This exercise calls for every record to be returned exactly, with pictures removed.

Saved data entries
※ ※ ※

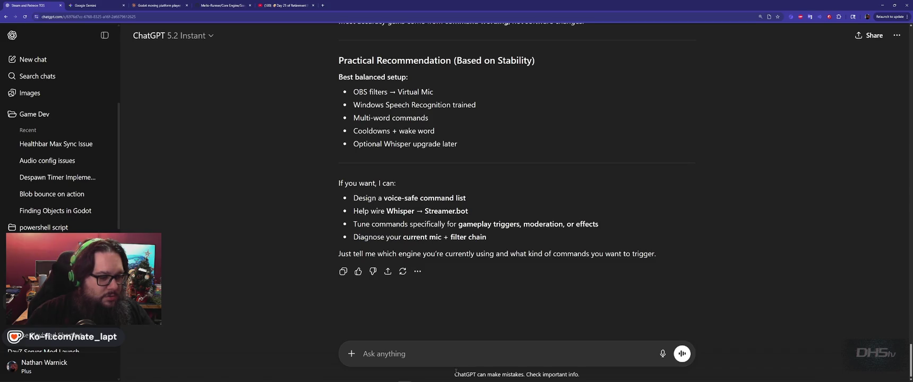
{"action": "type", "text": "how can"}
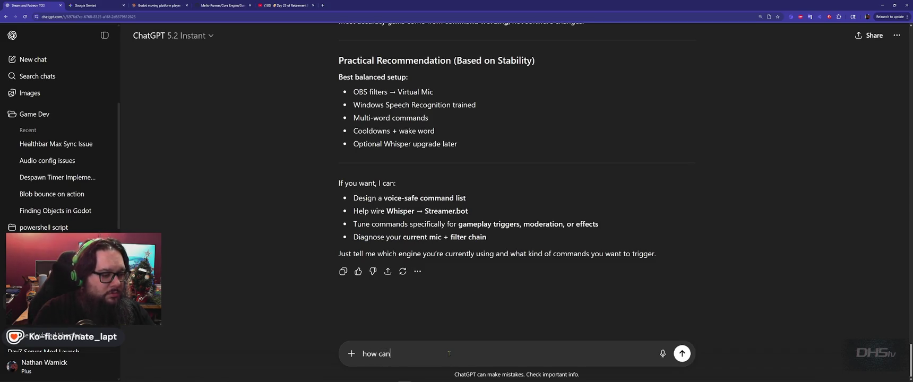
{"action": "type", "text": " I change t"}
{"action": "type", "text": "he"}
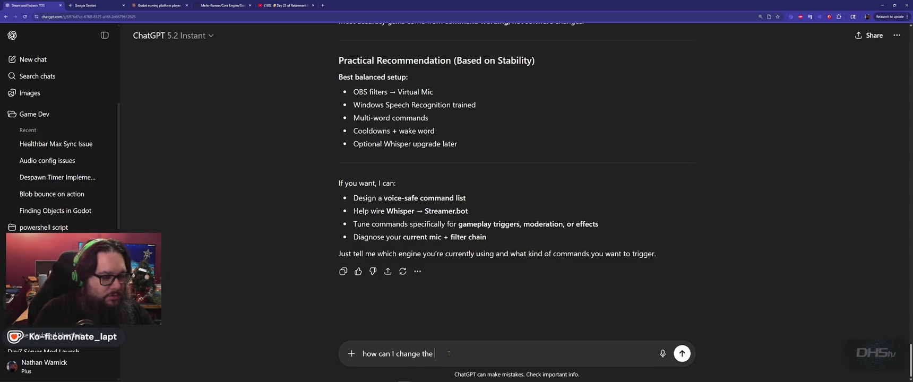
Copy 'Voice Recognition Engine' from the heading into the question and send it.
{"action": "scroll", "coordinate": [449, 215], "scroll_direction": "up", "scroll_amount": 15}
{"action": "scroll", "coordinate": [450, 215], "scroll_direction": "up", "scroll_amount": 15}
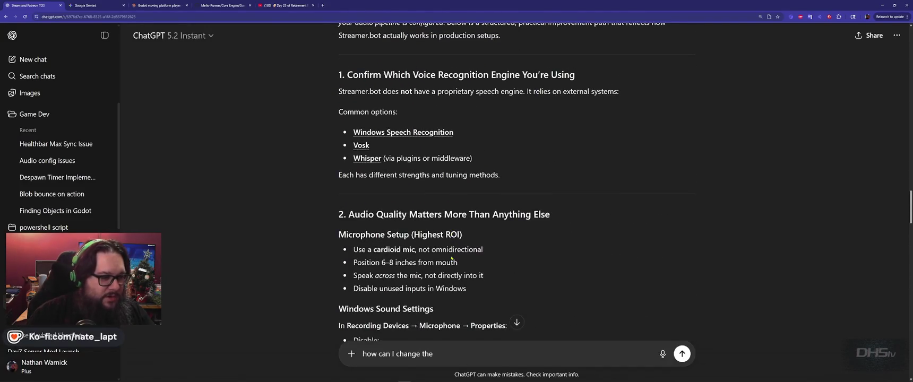
{"action": "scroll", "coordinate": [450, 251], "scroll_direction": "up", "scroll_amount": 1}
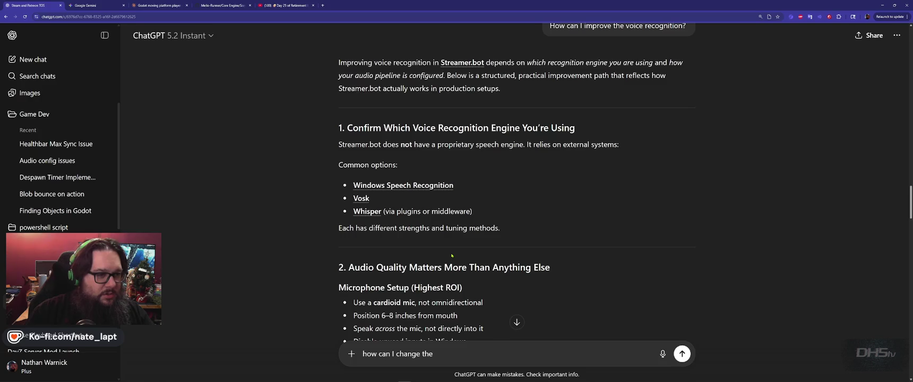
{"action": "left_click_drag", "start_coordinate": [412, 127], "coordinate": [519, 128]}
{"action": "key", "text": "ctrl+c"}
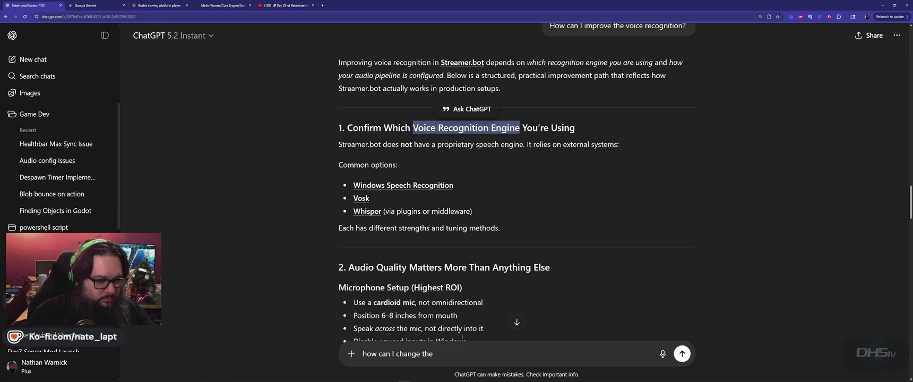
{"action": "left_click", "coordinate": [465, 353]}
{"action": "key", "text": "ctrl+v"}
{"action": "key", "text": "Return"}
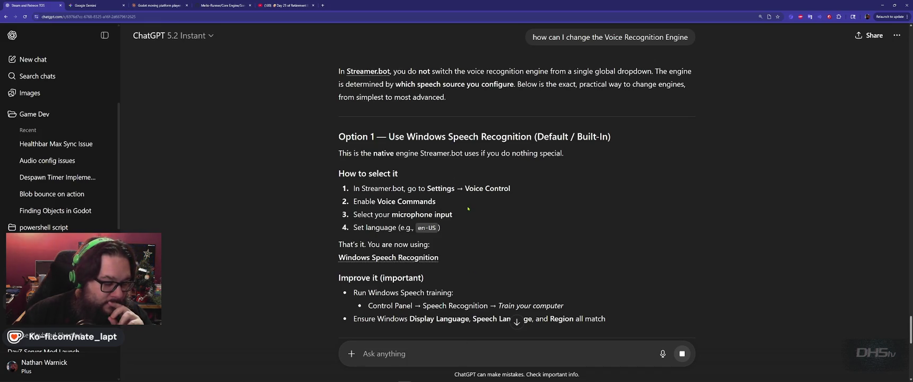
Scroll through the speech-recognition options and dismiss the 'Your Plus access ends soon' banner.
{"action": "scroll", "coordinate": [481, 208], "scroll_direction": "down", "scroll_amount": 1}
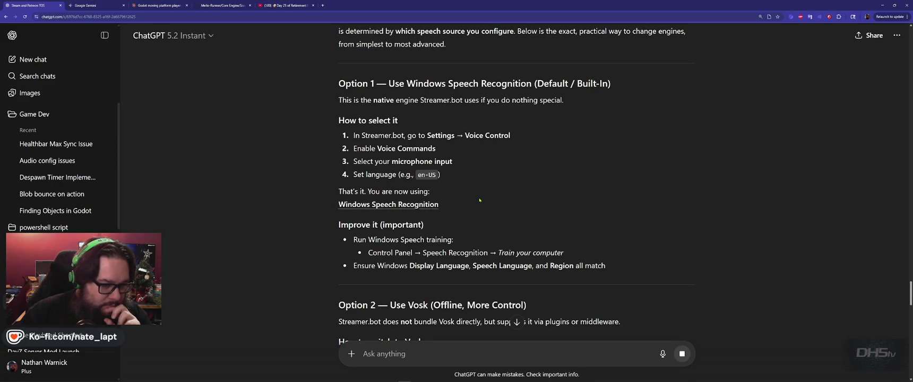
{"action": "scroll", "coordinate": [492, 199], "scroll_direction": "down", "scroll_amount": 1}
{"action": "scroll", "coordinate": [491, 199], "scroll_direction": "down", "scroll_amount": 1}
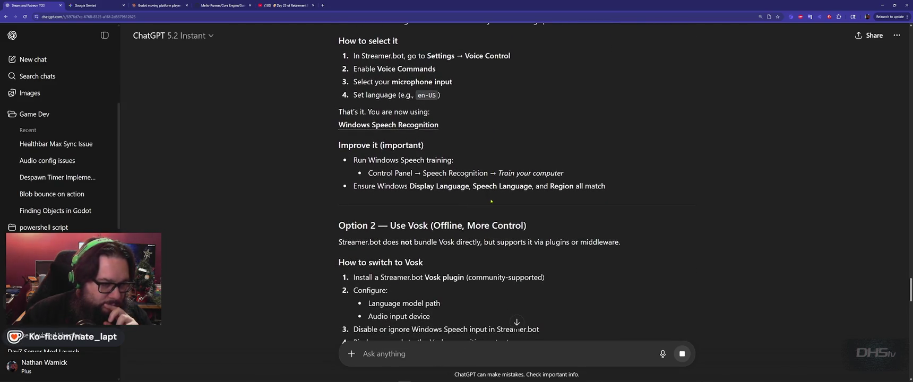
{"action": "scroll", "coordinate": [491, 201], "scroll_direction": "down", "scroll_amount": 1}
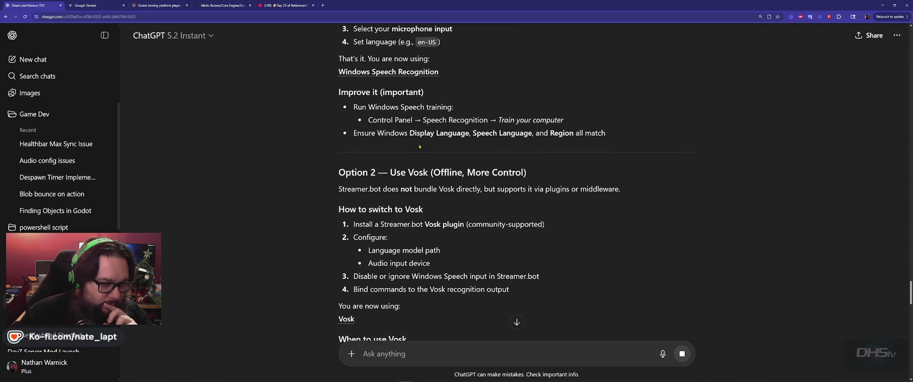
{"action": "scroll", "coordinate": [417, 162], "scroll_direction": "down", "scroll_amount": 3}
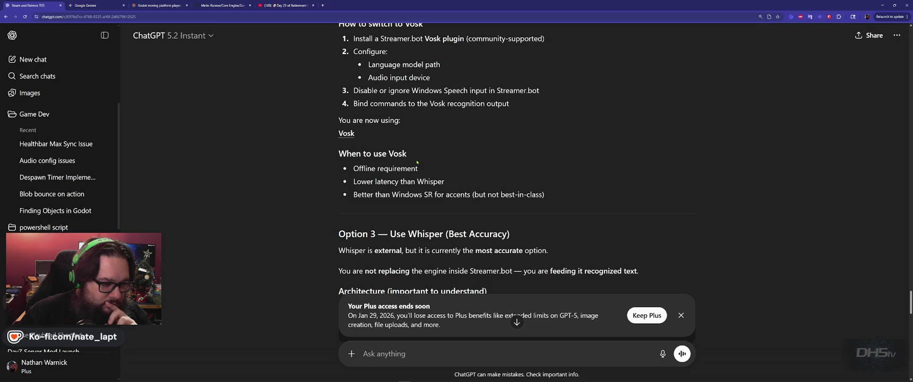
{"action": "left_click", "coordinate": [681, 315]}
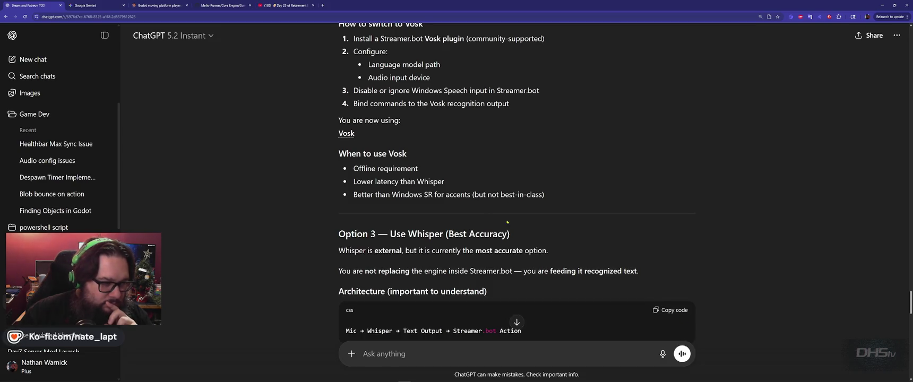
Read on to the Quick Comparison table and select the 'Enable OBS Virtual Mic' step.
{"action": "scroll", "coordinate": [456, 156], "scroll_direction": "down", "scroll_amount": 2}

※ ※ ※

### Answer section
{"action": "type", "text": "how can"}
{"action": "type", "text": " I change t"}
{"action": "type", "text": "he"}
Copy 'Voice Recognition Engine' from the heading into the question and send it.
{"action": "scroll", "coordinate": [449, 215], "scroll_direction": "up", "scroll_amount": 15}
{"action": "scroll", "coordinate": [450, 215], "scroll_direction": "up", "scroll_amount": 15}
{"action": "scroll", "coordinate": [450, 251], "scroll_direction": "up", "scroll_amount": 1}
{"action": "left_click_drag", "start_coordinate": [412, 127], "coordinate": [519, 128]}
{"action": "key", "text": "ctrl+c"}
{"action": "left_click", "coordinate": [465, 353]}
{"action": "key", "text": "ctrl+v"}
{"action": "key", "text": "Return"}
Scroll through the speech-recognition options and dismiss the 'Your Plus access ends soon' banner.
{"action": "scroll", "coordinate": [481, 208], "scroll_direction": "down", "scroll_amount": 1}
{"action": "scroll", "coordinate": [492, 199], "scroll_direction": "down", "scroll_amount": 1}
{"action": "scroll", "coordinate": [491, 199], "scroll_direction": "down", "scroll_amount": 1}
{"action": "scroll", "coordinate": [491, 201], "scroll_direction": "down", "scroll_amount": 1}
{"action": "scroll", "coordinate": [417, 162], "scroll_direction": "down", "scroll_amount": 3}
{"action": "left_click", "coordinate": [681, 315]}
Read on to the Quick Comparison table and select the 'Enable OBS Virtual Mic' step.
{"action": "scroll", "coordinate": [456, 156], "scroll_direction": "down", "scroll_amount": 2}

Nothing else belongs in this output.